Dogs can read human facial expressions, say researchers

Every dog owner knows that your dog can usually tell from your tone whether you are happy or not, but new research suggests that you might not have to speak at all.

According to research published in the February 12 edition of the journal Current Biology, researchers have found the first solid evidence to support the idea that dogs can read emotion in your facial expression. This, says the team, is the first solid evidence of any animal other than humans being able to read emotional expressions in another species.

“We think the dogs in our study could have solved the task only by applying their knowledge of emotional expressions in humans to the unfamiliar pictures we presented to them,” said Corsin Müller of the University of Veterinary Medicine Vienna in a statement.

Other attempts have been made to test this ability in dogs, but none of them have been conclusive.

For this research, dogs were trained to discriminate between pictures of happy and angry faces. During the training the dogs were shown only the upper half or the lower half of a face. After being trained on 15 different pairs of images, representing 15 individual humans the dogs were tested in four different ways.

The animals were tested using half faces, in the same way they were trained, except with new faces. They were presented with the other halves of the faces used in training, the other half of the novel faces. Finally they were presented with the left half of the faces used in training instead of the top or bottom.
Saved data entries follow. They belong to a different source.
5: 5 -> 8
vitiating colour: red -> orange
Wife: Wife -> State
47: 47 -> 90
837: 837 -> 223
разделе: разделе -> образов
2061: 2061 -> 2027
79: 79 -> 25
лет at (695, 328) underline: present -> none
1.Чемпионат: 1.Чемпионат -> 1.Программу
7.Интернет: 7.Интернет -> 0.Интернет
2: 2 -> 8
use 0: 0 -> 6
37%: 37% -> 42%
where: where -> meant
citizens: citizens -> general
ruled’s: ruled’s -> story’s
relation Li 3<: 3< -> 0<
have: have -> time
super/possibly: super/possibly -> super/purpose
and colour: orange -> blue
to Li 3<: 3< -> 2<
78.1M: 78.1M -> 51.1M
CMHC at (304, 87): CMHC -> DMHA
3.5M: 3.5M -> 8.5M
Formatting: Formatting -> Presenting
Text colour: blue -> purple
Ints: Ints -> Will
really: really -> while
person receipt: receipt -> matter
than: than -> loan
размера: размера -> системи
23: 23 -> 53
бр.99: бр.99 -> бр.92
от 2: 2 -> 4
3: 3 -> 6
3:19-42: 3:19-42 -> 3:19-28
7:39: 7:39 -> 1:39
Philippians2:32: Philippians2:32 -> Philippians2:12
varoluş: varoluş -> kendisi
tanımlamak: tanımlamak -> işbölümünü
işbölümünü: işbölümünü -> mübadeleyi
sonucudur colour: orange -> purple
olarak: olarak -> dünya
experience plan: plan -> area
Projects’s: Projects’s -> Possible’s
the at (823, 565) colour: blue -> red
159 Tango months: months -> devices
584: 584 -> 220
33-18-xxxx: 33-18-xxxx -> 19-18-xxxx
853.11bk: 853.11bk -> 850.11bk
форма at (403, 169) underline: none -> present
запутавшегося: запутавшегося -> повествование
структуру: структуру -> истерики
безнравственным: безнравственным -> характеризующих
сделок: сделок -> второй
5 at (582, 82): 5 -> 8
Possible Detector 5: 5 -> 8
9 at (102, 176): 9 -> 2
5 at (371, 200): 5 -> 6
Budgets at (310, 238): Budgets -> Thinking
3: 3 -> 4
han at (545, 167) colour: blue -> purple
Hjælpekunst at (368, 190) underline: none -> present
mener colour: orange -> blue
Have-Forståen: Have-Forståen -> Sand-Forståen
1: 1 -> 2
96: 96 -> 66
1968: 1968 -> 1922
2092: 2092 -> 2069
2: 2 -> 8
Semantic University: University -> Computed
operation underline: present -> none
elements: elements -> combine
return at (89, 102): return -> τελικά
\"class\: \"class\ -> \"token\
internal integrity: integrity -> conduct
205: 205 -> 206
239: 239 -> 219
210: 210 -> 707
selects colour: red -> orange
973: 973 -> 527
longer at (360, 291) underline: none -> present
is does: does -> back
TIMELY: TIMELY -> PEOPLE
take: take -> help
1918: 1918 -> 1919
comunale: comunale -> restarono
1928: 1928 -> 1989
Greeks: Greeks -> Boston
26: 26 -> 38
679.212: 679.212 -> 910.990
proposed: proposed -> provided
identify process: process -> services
According to the researchers the dogs were able to predict happy or angry faces more frequently than random chance would allow in every case. This demonstrates, say the papers authors, that dogs can not only learn to read facial expressions but can apply that knowledge to new cues using different faces or different parts of the face.

“Our study demonstrates that dogs can distinguish angry and happy expressions in humans, they can tell that these two expressions have different meanings, and they can do this not only for people they know well, but even for faces they have never seen before,” says Ludwig Huber, senior author and head of the group at the University of Veterinary Medicine Vienna’s Messerli Research Institute.

Huber could not say exactly what the different meanings represent to the dogs, “but it appears likely to us that the dogs associate a smiling face with a positive meaning and an angry facial expression with a negative meaning,” he said.

According to Müller and Huber, when trainers attempted to create an association between a reward and an angry face the dogs responded more slowly to the training. This suggests that the dogs already had a negative association with anger and were reluctant to shift that association.

The team plans to continue their research and investigate the role of prior experience in the dogs ability to read human emotion. They also plan to study how the dogs express emotion and how their emotions are influenced by that of the humans around them.

“We expect to gain important insights into the extraordinary bond between humans and one of their favorite pets, and into the emotional lives of animals in general,” said Müller.